Starting with the line that has "bölüm doldurulup imzalanacaktır.", retype each line down to the end of the entries below, without leaving any out or adding any.

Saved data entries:
⟨

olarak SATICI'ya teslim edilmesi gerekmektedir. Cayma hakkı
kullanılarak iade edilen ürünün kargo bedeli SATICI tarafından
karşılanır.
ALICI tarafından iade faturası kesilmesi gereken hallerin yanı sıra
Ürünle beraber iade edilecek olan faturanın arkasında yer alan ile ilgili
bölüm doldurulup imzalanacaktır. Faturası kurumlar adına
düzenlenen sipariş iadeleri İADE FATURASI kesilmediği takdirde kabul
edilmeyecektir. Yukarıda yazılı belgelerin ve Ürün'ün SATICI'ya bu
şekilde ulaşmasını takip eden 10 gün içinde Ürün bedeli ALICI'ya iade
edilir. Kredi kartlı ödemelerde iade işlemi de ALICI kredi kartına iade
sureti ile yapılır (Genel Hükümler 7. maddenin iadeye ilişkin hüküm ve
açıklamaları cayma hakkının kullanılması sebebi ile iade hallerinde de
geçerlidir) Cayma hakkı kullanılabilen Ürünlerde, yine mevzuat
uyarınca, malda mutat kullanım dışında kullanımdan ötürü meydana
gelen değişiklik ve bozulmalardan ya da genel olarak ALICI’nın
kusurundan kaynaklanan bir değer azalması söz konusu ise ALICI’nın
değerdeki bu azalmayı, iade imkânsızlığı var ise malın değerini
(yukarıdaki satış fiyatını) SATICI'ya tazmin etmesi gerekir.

⟩

*Output of the task:*
bölüm doldurulup imzalanacaktır. Faturası kurumlar adına
düzenlenen sipariş iadeleri İADE FATURASI kesilmediği takdirde kabul
edilmeyecektir. Yukarıda yazılı belgelerin ve Ürün'ün SATICI'ya bu
şekilde ulaşmasını takip eden 10 gün içinde Ürün bedeli ALICI'ya iade
edilir. Kredi kartlı ödemelerde iade işlemi de ALICI kredi kartına iade
sureti ile yapılır (Genel Hükümler 7. maddenin iadeye ilişkin hüküm ve
açıklamaları cayma hakkının kullanılması sebebi ile iade hallerinde de
geçerlidir) Cayma hakkı kullanılabilen Ürünlerde, yine mevzuat
uyarınca, malda mutat kullanım dışında kullanımdan ötürü meydana
gelen değişiklik ve bozulmalardan ya da genel olarak ALICI’nın
kusurundan kaynaklanan bir değer azalması söz konusu ise ALICI’nın
değerdeki bu azalmayı, iade imkânsızlığı var ise malın değerini
(yukarıdaki satış fiyatını) SATICI'ya tazmin etmesi gerekir.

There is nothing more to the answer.